Cuba and Bolivia reiterate support as Venezuela cuts relations with Colombia
Venezuelan President Nicolas Maduro vowed to devote his life "to the defense of the country", as other countries including Cuba and Bolivia reiterated their support for the Venezuelan government.
On Saturday, which marks one month after Venezuelan opposition leader Juan Guaido declared himself the "interim president", Maduro said he is "tougher than ever" to continue taking the country's reins before tens of thousands of Venezuelans gathering in central Caracas.
He said he would be "tough, and standing, governing this country now and for many years, facing destiny, with the reins in hand".
He also said he would not back down and would defend the country from any attack with his life, if necessary.
"My life is devoted to the defense of the country, in whatever circumstance I will never bend, I will never give up," Maduro said.
On the same day, Cuban President Miguel Diaz-Canel reaffirmed his country's support for Caracas, saying Venezuela is "not alone".
The Communist Party of Cuba has called for international mobilization to prevent a war in Venezuela, denouncing in a statement the "escalation of US pressures and actions".

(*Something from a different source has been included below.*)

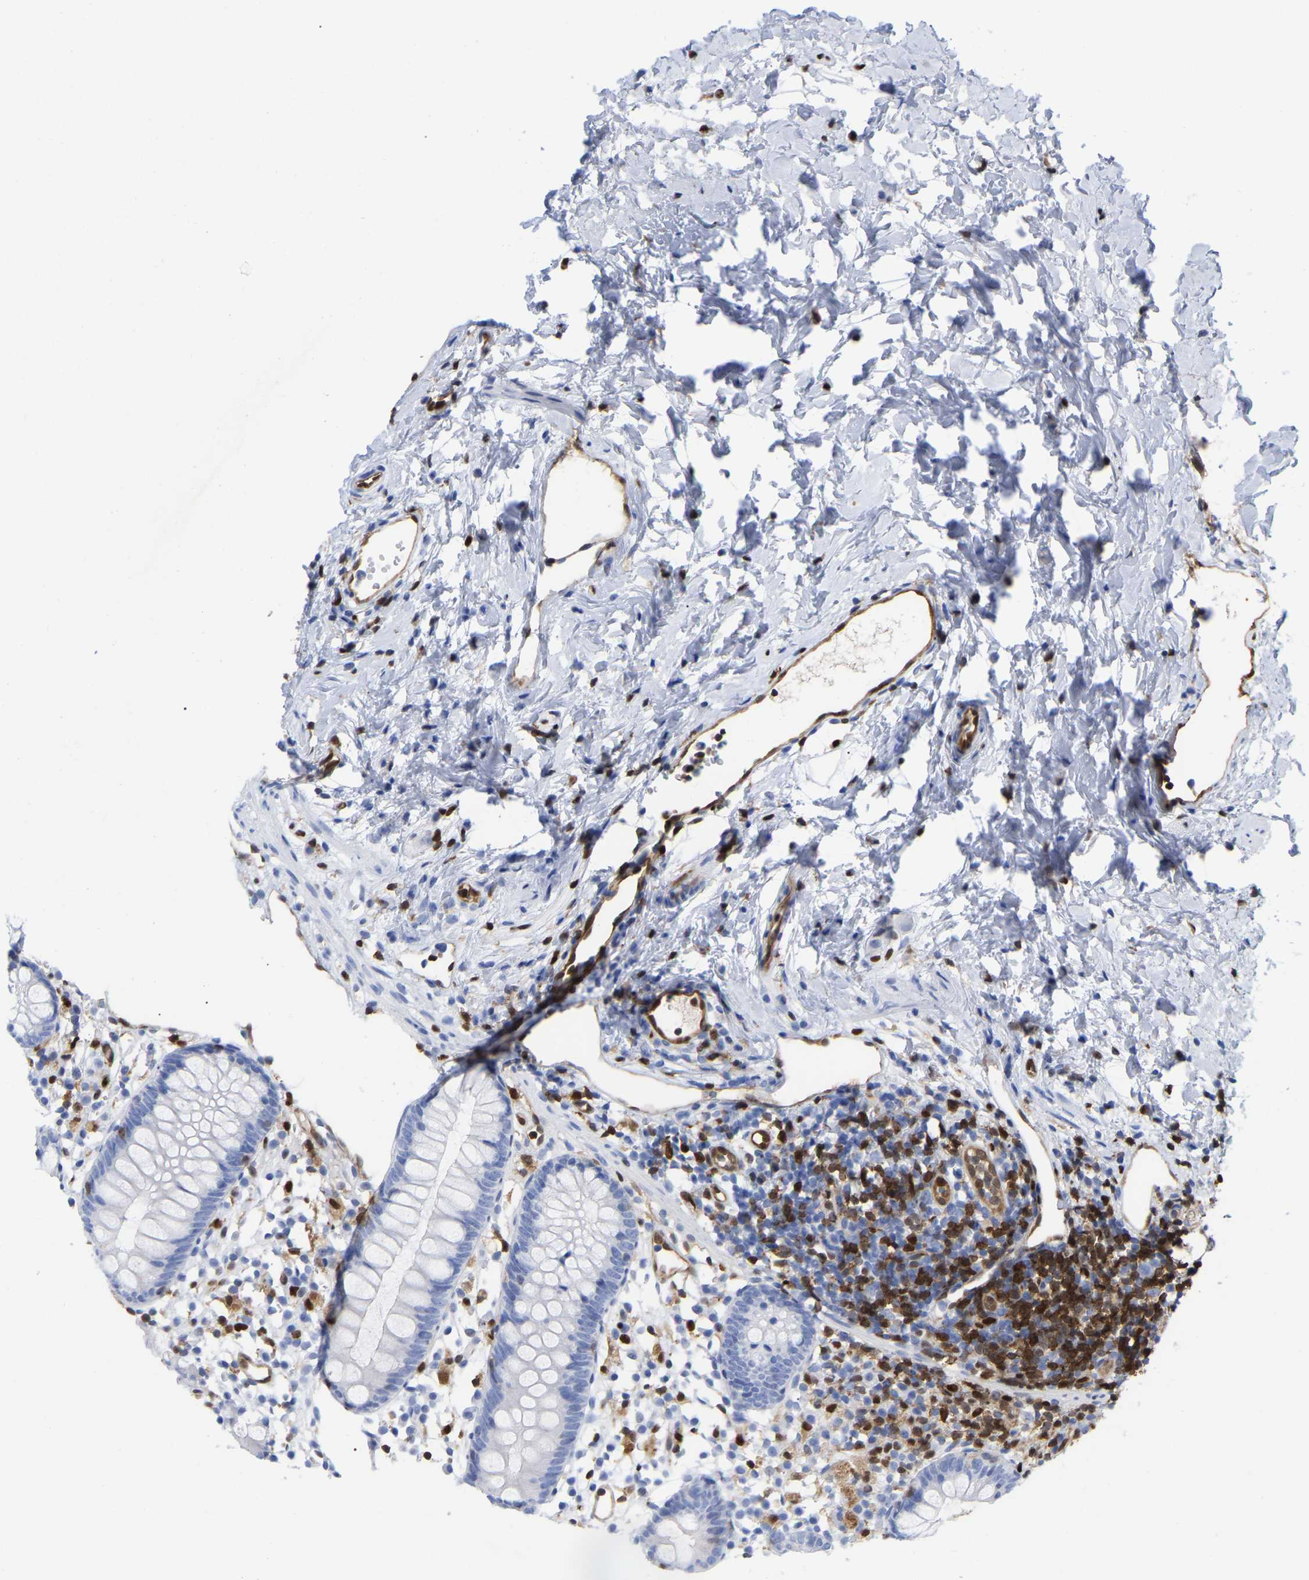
{"staining": {"intensity": "negative", "quantity": "none", "location": "none"}, "tissue": "appendix", "cell_type": "Glandular cells", "image_type": "normal", "snomed": [{"axis": "morphology", "description": "Normal tissue, NOS"}, {"axis": "topography", "description": "Appendix"}], "caption": "IHC of benign appendix reveals no staining in glandular cells.", "gene": "GIMAP4", "patient": {"sex": "female", "age": 20}}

In Bolivia, President Evo Morales also warned that any intervention in Venezuela "will only bring war".
"Our Latin American brothers cannot be complicit to a military intervention. Defending Venezuela is defending the sovereignty of Latin America," Morales said.
Their remarks were made amid an aid standoff in which the United States and other countries in the region, in coordination with the Venezuelan opposition, declared a plan to deliver alleged humanitarian aid to Venezuela, which was rejected by the Venezuelan government, fearing that it might be the first step toward a foreign invasion.
The aid, much of it from the US, has become the centerpiece of the standoff between Maduro and Guaido.
Two protesters, including a 14-year-old boy, were killed in clashes with security forces that left more than 300 people wounded at various border crossings.
Maduro announced severance of relations with Colombia on Saturday, asking its embassy staff to "leave within 24 hours".
Colombian President Ivan Duque has repeatedly expressed his support for the opposition and criticized Maduro's government.
"Patience has run out. ... We cannot continue to put up with Colombian territory being used for an attack against Venezuela," Maduro said.
The Colombian government later on Saturday ordered the return of its diplomatic officials in Venezuela following the severance of diplomatic and political ties between the two countries.
Three bridges serves as the most important border crossings between Venezuela and Colombia were closed a day before.
Venezuela also sealed off the country's border with Brazil and suspended aerial and maritime communications with the neighboring islands of Aruba, Bonaire and Curacao.
Meanwhile, a senior US official said that Washington and its allies could upgrade sanctions on Venezuela if the aid is not allowed to pass.
US Vice-President Mike Pence is scheduled to travel to Colombia on behalf of President Donald Trump on Monday to voice support for Guaido.
Pence will attend a meeting of the Lima Group in Colombia where members will discuss the situation in Venezuela. The Lima Group, comprised of 13 Latin American countries and Canada, is a multilateral body established in August 2017 to focus on Venezuela's situation.
Some members of the group recognized Guaido as the country's rightful interim president. The opposition leader declared himself the "interim president" on Jan 23 and was immediately recognized by Washington.
In response, Maduro announced he was severing diplomatic and political ties with the US, ordering all US diplomatic and consular personnel to leave Venezuela.
Maduro has accused Washington of orchestrating a coup d'etat in order to install a puppet regime.